2. The manual speed increasing mechanism of an actuator according to claim 1, wherein: the gearbox (4) comprises a hollow box body (4 a) with an opening at the right end and a box cover (4 b), the speed increasing component is accommodated in the box body (4 a), and the box cover (4 b) is detachably arranged at the right end of the box body (4 a).

3. The manual speed increasing mechanism of an actuator according to claim 2, wherein: the speed increasing assembly comprises a large gear (6 a) and a small gear (6 b), the large gear (6 a) is connected with the hand wheel (5), and the small gear (6 b) is installed at the right end of the manual worm (3) and meshed with the large gear (6 a).

4. The actuator manual speed increasing mechanism according to claim 3, wherein: the ratio of the large gear (6 a) to the small gear (6 b) is 4:1.

5. The manual speed increasing mechanism of an actuator according to claim 3 or 4, wherein: the pinion (6 b) is integrally connected with the right end of the manual worm (3).

6. The actuator manual speed increasing mechanism according to claim 3, wherein: the novel manual worm gear is characterized in that a first bearing (7) is arranged between the manual worm gear (3) and the first cavity (2), the first bearing (7) is sleeved at the left end of the manual worm gear (3), a second bearing (8) is arranged between the manual worm gear (3) and the box body (4 a), and the second bearing (8) is sleeved at the right end of the manual worm gear (3) and is positioned at the left side of the pinion gear (6 b).

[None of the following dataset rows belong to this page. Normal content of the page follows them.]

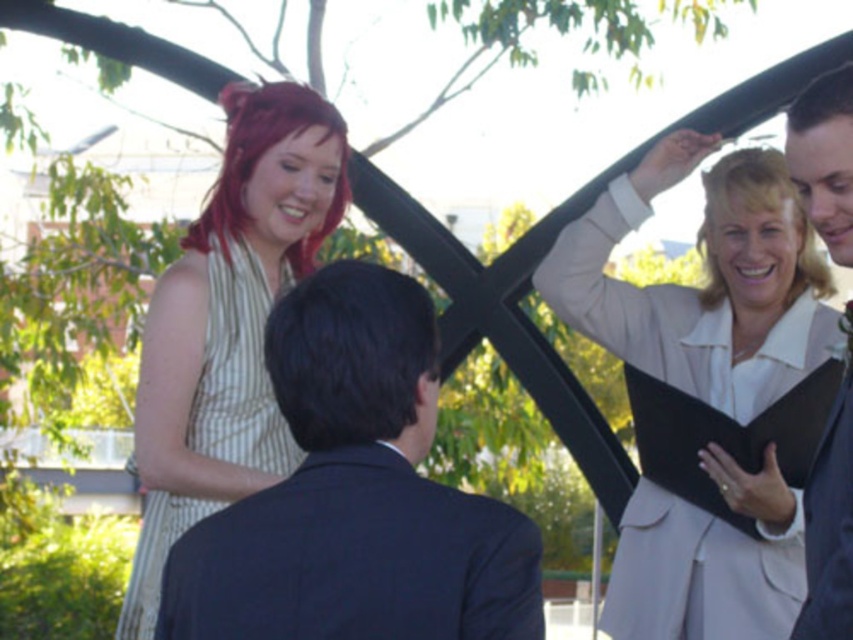
From the picture: Does dark blue suit at center have a lesser width compared to striped fabric dress at upper left?

Correct, dark blue suit at center's width is less than striped fabric dress at upper left's.

Consider the image. Is the position of dark blue suit at center more distant than that of striped fabric dress at upper left?

No, dark blue suit at center is closer to the viewer.

Is point (340, 605) farther from viewer compared to point (180, 528)?

No, (340, 605) is in front of (180, 528).

I want to click on dark blue suit at center, so click(355, 493).

Measure the distance between striped fabric dress at upper left and dark suit jacket at upper right.

striped fabric dress at upper left is 21.64 meters away from dark suit jacket at upper right.

The width and height of the screenshot is (853, 640). What do you see at coordinates (236, 369) in the screenshot?
I see `striped fabric dress at upper left` at bounding box center [236, 369].

Does point (213, 394) come in front of point (825, 84)?

No, it is behind (825, 84).

Image resolution: width=853 pixels, height=640 pixels. Identify the location of striped fabric dress at upper left. (236, 369).

Is dark blue suit at center below black matte clipboard at upper right?

Yes, dark blue suit at center is below black matte clipboard at upper right.

Based on the photo, who is higher up, dark blue suit at center or black matte clipboard at upper right?

black matte clipboard at upper right is higher up.

Is point (381, 458) positioned behind point (691, 492)?

No.

Locate an element on the screen. This screenshot has width=853, height=640. dark blue suit at center is located at coordinates (355, 493).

7. The manual speed increasing mechanism of an actuator according to claim 6, wherein: the left end of the inner peripheral wall of the first cavity (2) is provided with a first step (9), the left end of the manual worm (3) is provided with a second step (10), the left end of the outer ring of the first bearing (7) is abutted against the first step (9), the right end of the inner ring is abutted against the second step (10), the right end of the manual worm (3) is epitaxially formed with an annular rib (11), an annular retainer ring (12) is installed in the box body (4 a), the right end of the outer ring of the second bearing (8) is abutted against the annular retainer ring (12), and the left end of the inner ring is abutted against the annular rib (11).

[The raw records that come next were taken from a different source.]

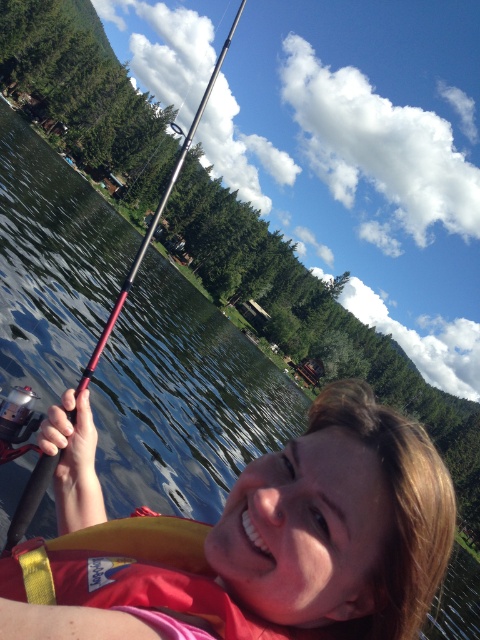
Question: Is matte yellow life vest at lower center further to the viewer compared to yellow fabric life jacket at lower center?

Choices:
 (A) yes
 (B) no

Answer: (B)

Question: Is matte yellow life vest at lower center to the left of metallic fishing pole at upper left from the viewer's perspective?

Choices:
 (A) no
 (B) yes

Answer: (A)

Question: Which point appears farthest from the camera in this image?

Choices:
 (A) (336, 412)
 (B) (175, 168)
 (C) (93, 552)

Answer: (B)

Question: Considering the real-world distances, which object is closest to the yellow fabric life jacket at lower center?

Choices:
 (A) metallic fishing pole at upper left
 (B) matte yellow life vest at lower center

Answer: (B)

Question: Is yellow fabric life jacket at lower center further to the viewer compared to metallic fishing pole at upper left?

Choices:
 (A) yes
 (B) no

Answer: (B)

Question: Which of the following is the closest to the observer?

Choices:
 (A) (129, 573)
 (B) (87, 381)
 (C) (361, 392)

Answer: (A)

8. The manual speed increasing mechanism of an actuator according to claim 1, wherein: the actuator is characterized in that a second cavity (13) is further formed in the actuator shell (1), the second cavity (13) is located above the first cavity (2), an electric worm (14) is rotatably installed in the second cavity (13), the electric worm (14) is driven by a motor (15), and the motor (15) is installed in the actuator shell (1).